**PROMPT 1:**
From the Mia McKenzie biography, reproduce the text word for word, starting at "McKenzie presents talks" and ending at "at the University of Pittsburgh.".
**PROMPT 2:**
Turn the paragraph of the Mia McKenzie biography that begins "Mia McKenzie is an American writer" into a bulleted list that keeps its main facts.

**SOURCE PASSAGE:**
Mia McKenzie is an American writer, activist, and the founder of the website Black Girl Dangerous (BGD). She grew up in Philadelphia, Pennsylvania, and attended the University of Pittsburgh. McKenzie identifies as a queer Black feminist and uses her writing and website to write about LGBTQ people of color. She is a recipient of the Lambda Literary Award for her debut novel, The Summer We Got Free, as well as her 2021 novel, Skye Falling. Her essays and short stories appear regularly on BGD as well as various publications, such as the Kenyon Review.

McKenzie presents talks that center on the intersections of race, class, queerness, and gender at universities and conferences across the United States She lives in Boston, Massachusetts.

Personal life and education 
Mia McKenzie was born and raised in Philadelphia. She grew up in a working-class family where the Christian church was important to family life. In an interview with Elixher magazine, McKenzie states: "I come from a family of churchgoers and I was raised going to church, and because of that I have a particular interest in and connection to the stories of Black church folk, and especially the ways in which incredible amounts of queerness and equal amounts of homophobia co-exist in Black churches." McKenzie studied writing at the University of Pittsburgh.

**INFORMATION SUPPLIED:**

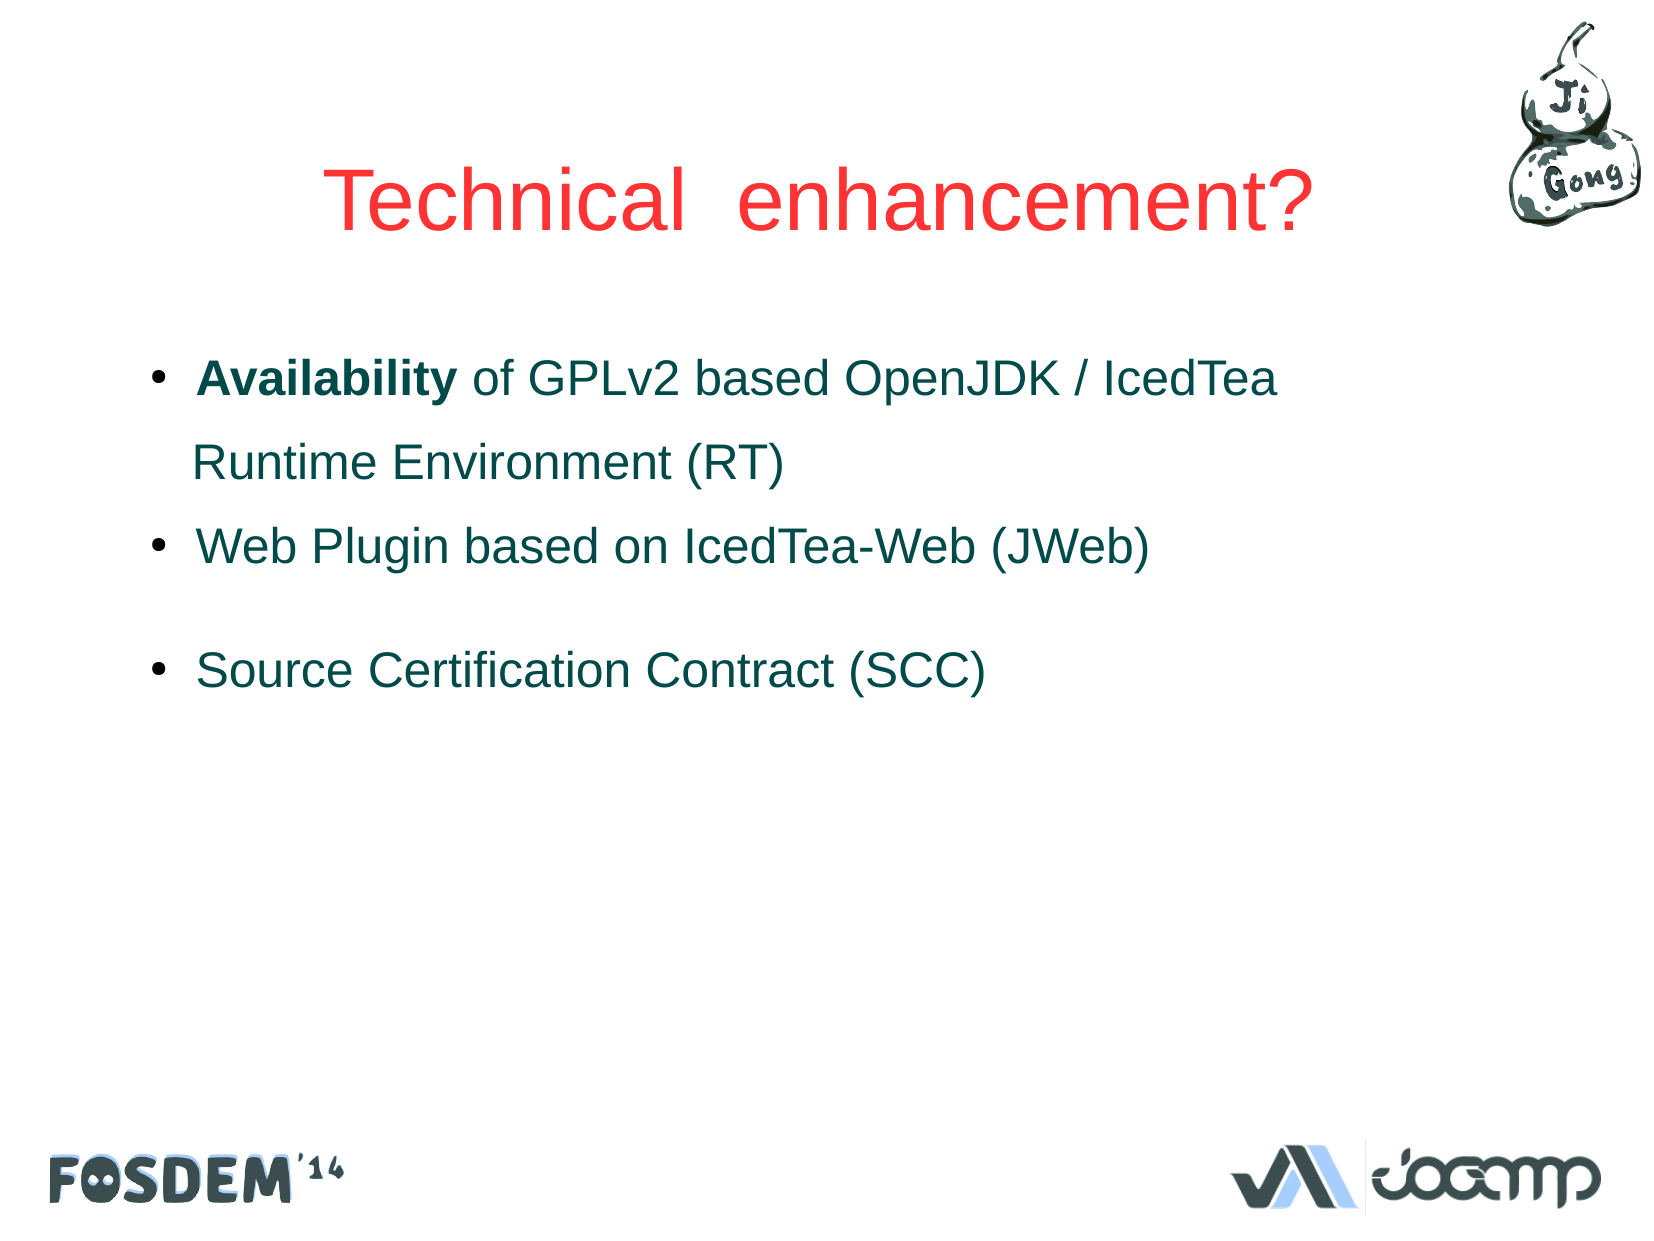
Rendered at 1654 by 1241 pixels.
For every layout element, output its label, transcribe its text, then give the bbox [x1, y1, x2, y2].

**EXERCISE SOLUTION 1:**
McKenzie presents talks that center on the intersections of race, class, queerness, and gender at universities and conferences across the United States She lives in Boston, Massachusetts.

Personal life and education 
Mia McKenzie was born and raised in Philadelphia. She grew up in a working-class family where the Christian church was important to family life. In an interview with Elixher magazine, McKenzie states: "I come from a family of churchgoers and I was raised going to church, and because of that I have a particular interest in and connection to the stories of Black church folk, and especially the ways in which incredible amounts of queerness and equal amounts of homophobia co-exist in Black churches." McKenzie studied writing at the University of Pittsburgh.

**EXERCISE SOLUTION 2:**
- American writer and activist; founder of the website Black Girl Dangerous (BGD)
- Grew up in Philadelphia, Pennsylvania, and attended the University of Pittsburgh
- Identifies as a queer Black feminist and uses her writing and website to write about LGBTQ people of color
- Recipient of the Lambda Literary Award for her debut novel, The Summer We Got Free, and for her 2021 novel, Skye Falling
- Essays and short stories appear regularly on BGD and in publications such as the Kenyon Review